Rod Moraga : Cela consiste à observer, interpréter et prédire le déplacement des feux en activité. On le fait heure par heure pour assurer la sécurité des pompiers. Des progrès formidables ont été effectués grâce à la technologie. Maintenant, on peut représenter le périmètre en flammes en 3D. Non seulement on peut calculer comment l’incendie évolue, mais le modèle prend en considération le terrain. Comment le feu va se comporter en fonction des différents combustibles, lauriers, maquis… Et il intègre les prévisions météorologiques.
Comment se fait-il que les incendies durent aussi longtemps ? Le Rough Fire, en Californie, a démarré le 31 juillet !

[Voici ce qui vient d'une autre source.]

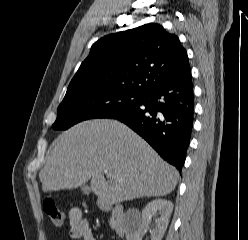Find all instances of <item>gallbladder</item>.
<instances>
[{
	"label": "gallbladder",
	"mask_w": 248,
	"mask_h": 240,
	"mask_svg": "<svg viewBox=\"0 0 248 240\" xmlns=\"http://www.w3.org/2000/svg\"><path fill=\"white\" fill-rule=\"evenodd\" d=\"M81 190L84 192V193H90L91 192V188L84 185L81 187Z\"/></svg>",
	"instance_id": "bac80fb5"
}]
</instances>
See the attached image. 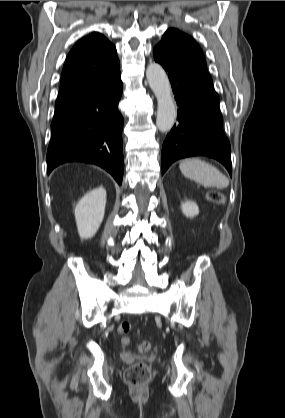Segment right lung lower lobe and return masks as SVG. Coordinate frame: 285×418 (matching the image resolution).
I'll return each instance as SVG.
<instances>
[{
  "label": "right lung lower lobe",
  "instance_id": "right-lung-lower-lobe-1",
  "mask_svg": "<svg viewBox=\"0 0 285 418\" xmlns=\"http://www.w3.org/2000/svg\"><path fill=\"white\" fill-rule=\"evenodd\" d=\"M123 84L120 73L95 90L59 107L51 123L48 174L66 162L95 164L122 183L123 117L118 111Z\"/></svg>",
  "mask_w": 285,
  "mask_h": 418
}]
</instances>
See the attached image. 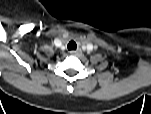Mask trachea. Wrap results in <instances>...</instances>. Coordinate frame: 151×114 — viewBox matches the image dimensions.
<instances>
[{"label": "trachea", "instance_id": "obj_1", "mask_svg": "<svg viewBox=\"0 0 151 114\" xmlns=\"http://www.w3.org/2000/svg\"><path fill=\"white\" fill-rule=\"evenodd\" d=\"M68 50H76L77 45L74 41H70L67 45Z\"/></svg>", "mask_w": 151, "mask_h": 114}]
</instances>
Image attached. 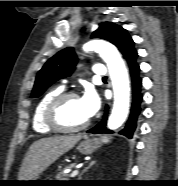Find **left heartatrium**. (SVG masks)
I'll list each match as a JSON object with an SVG mask.
<instances>
[{
  "label": "left heart atrium",
  "instance_id": "39dd6f15",
  "mask_svg": "<svg viewBox=\"0 0 178 186\" xmlns=\"http://www.w3.org/2000/svg\"><path fill=\"white\" fill-rule=\"evenodd\" d=\"M84 112L88 118L94 116L100 108V98L91 88L87 89L80 98Z\"/></svg>",
  "mask_w": 178,
  "mask_h": 186
}]
</instances>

Sur la côte Est, on voit rarement un feu qui dure plus d’un ou deux jours. Dans l’Ouest, il y a des zones où il est trop périlleux d’aller, des canyons où il est difficile de placer des équipements. La végétation est extrêmement inflammable. Les feuilles des lauriers ou des manzanitas [arbuste à feuillage persistant] contiennent de l’huile. Elles brûlent d’autant plus facilement qu’il fait très chaud. La Californie, qui enregistre sa quatrième année consécutive de sécheresse, est connue pour son vent, qui dessèche tout, avant même le passage des flammes. Notre tactique est essentiellement défensive. Protéger les maisons : c’est tout ce que nous pouvons faire.
Les pompiers sont-ils assez nombreux pour les feux actuels ?

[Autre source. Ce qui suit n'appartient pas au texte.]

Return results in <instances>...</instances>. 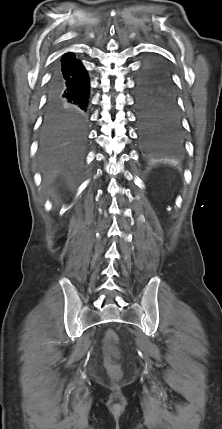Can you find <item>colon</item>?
Returning a JSON list of instances; mask_svg holds the SVG:
<instances>
[{
    "label": "colon",
    "mask_w": 222,
    "mask_h": 429,
    "mask_svg": "<svg viewBox=\"0 0 222 429\" xmlns=\"http://www.w3.org/2000/svg\"><path fill=\"white\" fill-rule=\"evenodd\" d=\"M105 344L107 349V371L111 378L118 380L122 377V370L115 361L112 360V357L117 354V349L115 347L117 336L114 331L109 330L105 334Z\"/></svg>",
    "instance_id": "1"
}]
</instances>
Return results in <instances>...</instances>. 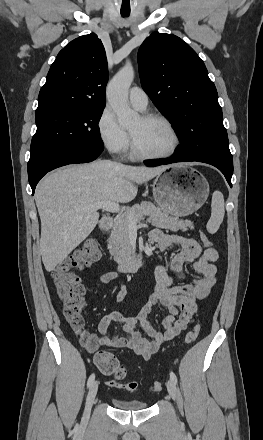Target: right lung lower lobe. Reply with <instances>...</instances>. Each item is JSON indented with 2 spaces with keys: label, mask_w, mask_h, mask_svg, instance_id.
<instances>
[{
  "label": "right lung lower lobe",
  "mask_w": 263,
  "mask_h": 440,
  "mask_svg": "<svg viewBox=\"0 0 263 440\" xmlns=\"http://www.w3.org/2000/svg\"><path fill=\"white\" fill-rule=\"evenodd\" d=\"M103 144L77 148L75 154L59 152L49 158L42 166L28 173L32 195L39 180L49 171L68 164L88 163L95 160L103 151Z\"/></svg>",
  "instance_id": "right-lung-lower-lobe-1"
}]
</instances>
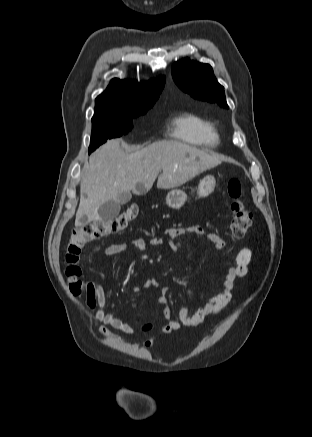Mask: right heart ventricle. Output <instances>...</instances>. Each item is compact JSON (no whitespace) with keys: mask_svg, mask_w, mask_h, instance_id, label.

Les équipes sont épuisées. Elles ont déjà fait des triples rotations cette saison. Moi-même, je me suis porté volontaire et j’ai déjà été déployé trois fois. Mais ce n’est pas une question de ressources : 90 % des feux ne dépassent pas 4 hectares, on arrive à les empêcher de s’agrandir. Le problème, ce sont les 10 % restant, les feux tellement énormes que, quels que soient les moyens déployés, il est impossible de les arrêter. Il faut l’accepter. Nous acceptons que nous sommes incapables d’arrêter les tremblements de terre. C’est pareil pour les méga-incendies.

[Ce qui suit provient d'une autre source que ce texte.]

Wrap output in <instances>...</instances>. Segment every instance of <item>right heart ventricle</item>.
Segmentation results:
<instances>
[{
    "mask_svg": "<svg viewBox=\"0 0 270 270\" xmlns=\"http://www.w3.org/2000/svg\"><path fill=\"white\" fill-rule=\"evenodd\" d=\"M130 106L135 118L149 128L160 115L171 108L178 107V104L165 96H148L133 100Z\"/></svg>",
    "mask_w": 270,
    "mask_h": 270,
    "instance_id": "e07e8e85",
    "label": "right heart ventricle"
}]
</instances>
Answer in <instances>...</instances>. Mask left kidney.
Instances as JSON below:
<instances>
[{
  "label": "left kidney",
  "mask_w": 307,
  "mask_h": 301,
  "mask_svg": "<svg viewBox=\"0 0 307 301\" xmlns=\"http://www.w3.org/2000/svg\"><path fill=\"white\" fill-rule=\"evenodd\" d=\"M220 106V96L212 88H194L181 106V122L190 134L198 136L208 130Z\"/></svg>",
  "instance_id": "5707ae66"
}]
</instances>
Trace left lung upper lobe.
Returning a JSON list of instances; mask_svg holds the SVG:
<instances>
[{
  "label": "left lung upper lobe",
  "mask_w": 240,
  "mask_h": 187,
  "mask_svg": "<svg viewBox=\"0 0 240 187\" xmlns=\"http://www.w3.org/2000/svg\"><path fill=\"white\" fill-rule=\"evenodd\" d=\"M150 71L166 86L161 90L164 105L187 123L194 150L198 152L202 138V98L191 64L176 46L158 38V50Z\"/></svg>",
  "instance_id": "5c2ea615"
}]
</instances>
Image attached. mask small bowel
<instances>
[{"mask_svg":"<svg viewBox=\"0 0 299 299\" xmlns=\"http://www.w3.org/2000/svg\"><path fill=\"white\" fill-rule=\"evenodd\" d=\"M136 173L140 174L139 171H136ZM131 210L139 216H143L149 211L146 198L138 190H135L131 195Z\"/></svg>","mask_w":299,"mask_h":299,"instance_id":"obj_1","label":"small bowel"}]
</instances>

Pensez-vous que ces incendies sont liés au changement climatique ?
Je reste très prudent. Les périodes de grande sécheresse ont toujours existé. Mais avec le changement climatique, on voit que la saison des feux est plus longue. La saison de croissance de la végétation aussi : ça fait plus de combustible pour les incendies. Chaque année, nous avons l’impression que la saison est pire que l’année précédente. C’est à ça que je commence à voir l’influence du changement climatique. Bien sûr, certains feux sont bénéfiques à l’environnement. Mais cet été, on a vu des incendies dans des endroits qui n’en avaient pas connu depuis plusieurs centaines d’années : la forêt primaire en Oregon et dans l’Etat de Washington. Pour la troisième année consécutive, on a vu un feu majeur dans le parc du Yosemite. Ce n’est pas normal.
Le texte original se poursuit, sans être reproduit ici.